Heat a couple of tablespoons canola oil in a large soup pot. Saute the first 6 vegetables for about 3 minutes until leeks are wilted, add a couple pinches of salt. Add water to just cover the veggies and cook for 10 minutes, until all are cooked through and tender. Add frozen peas.

Mix flour with some cold milk, and then add to the soup – this will thicken it up a bit. Add the rest of the 2 c. milk. Bring to a simmer and season with salt and pepper to taste. Just before serving, add the salmon and herbs and stir to mix.

King Haakon’s Cake

This cake recipe caught my attention as I was reading through my cookbooks. It seems that about half of the dessert recipes in Scandinavia involve almonds or almond paste in some way. I love almonds, so I’m certainly not complaining! King Haakon’s Cake (Konge Haakon’s Kake) is a Norwegian recipe named after one (or all) of a long line of kings who went by that name. It is a dense yellow cake (actually I’m not sure it’s SUPPOSED to be dense, but it did turn out that way), cut into three layers.  The first two layers are topped with chocolate filling, and the third is topped with a circle of almond paste that is rolled into a circle to match the cake.  Whipped cream is then spread on the sides of the cake. The flavor surprisingly reminded me of a Boston Creme pie, even though the filling and frosting are reversed.
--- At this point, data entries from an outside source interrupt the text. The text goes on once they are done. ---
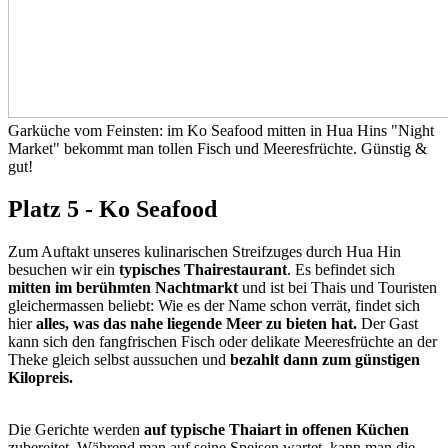
Garküche vom Feinsten: im Ko Seafood mitten in Hua Hins "Night
Market" bekommt man tollen Fisch und Meeresfrüchte. Günstig &
gut!
Platz 5 - Ko Seafood
Zum Auftakt unseres kulinarischen Streifzuges durch Hua Hin
besuchen wir ein
typisches Thairestaurant
. Es befindet sich
mitten im berühmten Nachtmarkt
und ist bei Thais und Touristen
gleichermassen beliebt: Wie es der Name schon verrät, findet sich
hier
alles, was das nahe liegende Meer zu bieten hat.
Der Gast
kann sich den fangfrischen Fisch oder delikate Meeresfrüchte an der
Theke gleich selbst aussuchen und
bezahlt dann zum günstigen
Kilopreis.
Die Gerichte werden
auf typische Thaiart in offenen Küchen
zubereitet. Während man auf seine Speisen wartet, kann man die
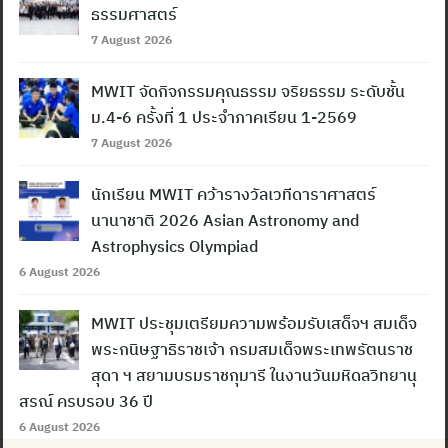
ธรรมศาสตร์
7 August 2026
MWIT จัดกิจกรรมคุณธรรม จริยธรรม ระดับชั้น
ม.4-6 ครั้งที่ 1 ประจำภาคเรียน 1-2569
7 August 2026
นักเรียน MWIT คว้ารางวัลเวทีดาราศาสตร์
นานาชาติ 2026 Asian Astronomy and
Astrophysics Olympiad
6 August 2026
MWIT ประชุมเตรียมความพร้อมรับเสด็จฯ สมเด็จ
พระกนิษฐาธิราชเจ้า กรมสมเด็จพระเทพรัตนราช
สุดา ฯ สยามบรมราชกุมารี ในงานวันมหิดลวิทยานุ
สรณ์ ครบรอบ 36 ปี
6 August 2026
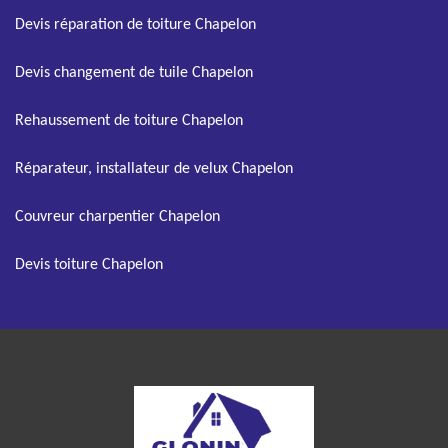
Devis réparation de toiture Chapelon
Devis changement de tuile Chapelon
Rehaussement de toiture Chapelon
Réparateur, installateur de velux Chapelon
Couvreur charpentier Chapelon
Devis toiture Chapelon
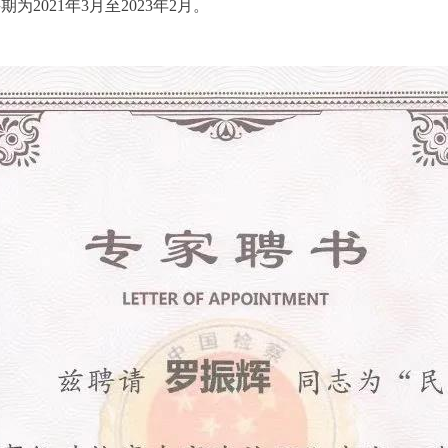
为2021年3月至2023年2月。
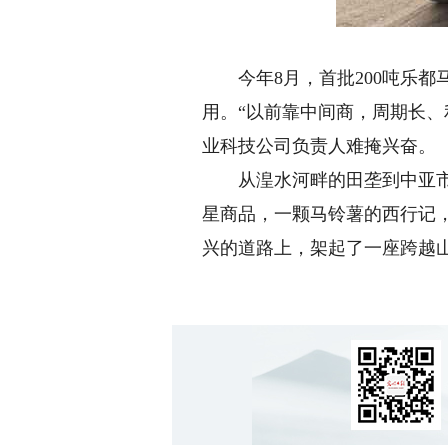
今年8月，首批200吨乐都
用。“以前靠中间商，周期长、
业科技公司负责人难掩兴奋。
从湟水河畔的田垄到中亚市场
星商品，一颗马铃薯的西行记
兴的道路上，架起了一座跨越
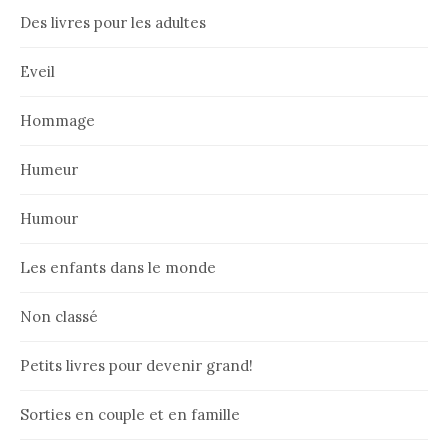
Des livres pour les adultes
Eveil
Hommage
Humeur
Humour
Les enfants dans le monde
Non classé
Petits livres pour devenir grand!
Sorties en couple et en famille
I took this cake to a holiday party of the International Festival committee & board members, which was a lot of fun! About 20 people gathered to share an international potluck meal and celebrate the success of this year’s International Festival of Raleigh. I think I’m going to enjoy being a part of this group, as our cooking demonstration committee has agreed to stay on for the 2011 festival!

King Haakon’s Cake
Cake:
2 sticks butter, softened
1 cup sugar
6 eggs, separated
2 c. flour
1 tsp. baking powder
1/2 c. milk

For the cake, spray a 10-inch springform pan with cooking spray and dust with flour. Cream together the butter and sugar for about 4 minutes until fluffy. Add the egg yolks and mix well. Sift together the flour and baking powder and add alternately with the milk, scraping down the sides of the bowl as necessary and ending with flour. Beat the egg whites in a clean bowl until stiff. Gently fold half the whites into the batter, then finish with the rest. Pour the batter into the prepared pan and bake at 350 degrees for about 30 minutes, or until a toothpick comes out clean. Cool. In my case, the cake rose very well, and then deflated while cooling, so don’t be alarmed if this happened. I’m not sure if it’s supposed to do that or not, but the end product tasted ok! :)

Chocolate filling:
1 c. heavy whipping cream
2 tsp. cornstarch
3 Tbsp. sugar
3 oz. unsweetened chocolate, chopped
3 egg yolks

Mix together the cream, cornstarch and sugar in a small saucepan. Heat to almost boiling and then remove from heat and add chopped chocolate. Wait for a few minutes and then whisk until smooth and chocolate is fully melted. Beat the egg yolks in a bowl and gradually add part of the chocolate mixture, while continuing to whisk. Then add the egg mixture back to the rest of the melted chocolate and stir well. Cook and stir over low heat for about 1 minute until it thickens up. Remove from the heat, cover with saran wrap and chill. You may need to warm it up a bit before spreading when you assemble the cake.

Almond paste:
1 c. sliced almonds
2/3 c. powdered sugar
1 egg white

Put the almonds in a food processor and grind them finely. Add powdered sugar to mix well, then add the egg white. It will be very sticky. Spread out the almond paste between two layers of saran wrap to be about 10 inches in diameter (matching the top of the cake). Lay flat on a plate in the refrigerator to chill.

Whipped cream:
1 c. heavy whipping cream
2 Tbsp. powdered sugar
1/2 tsp. vanilla

Whip cream, sugar and vanilla until stiff peaks form.

Assembly:
Cut the cooled cake into three equal layers. On the first two layers, divide the chocolate filling and spread evenly. Stack those layers. Add the third layer and top it with the circle of almond paste. Spread whipped cream on the sides of the cake. Keep refrigerated until about 20-30 minutes before you’re ready to serve the cake.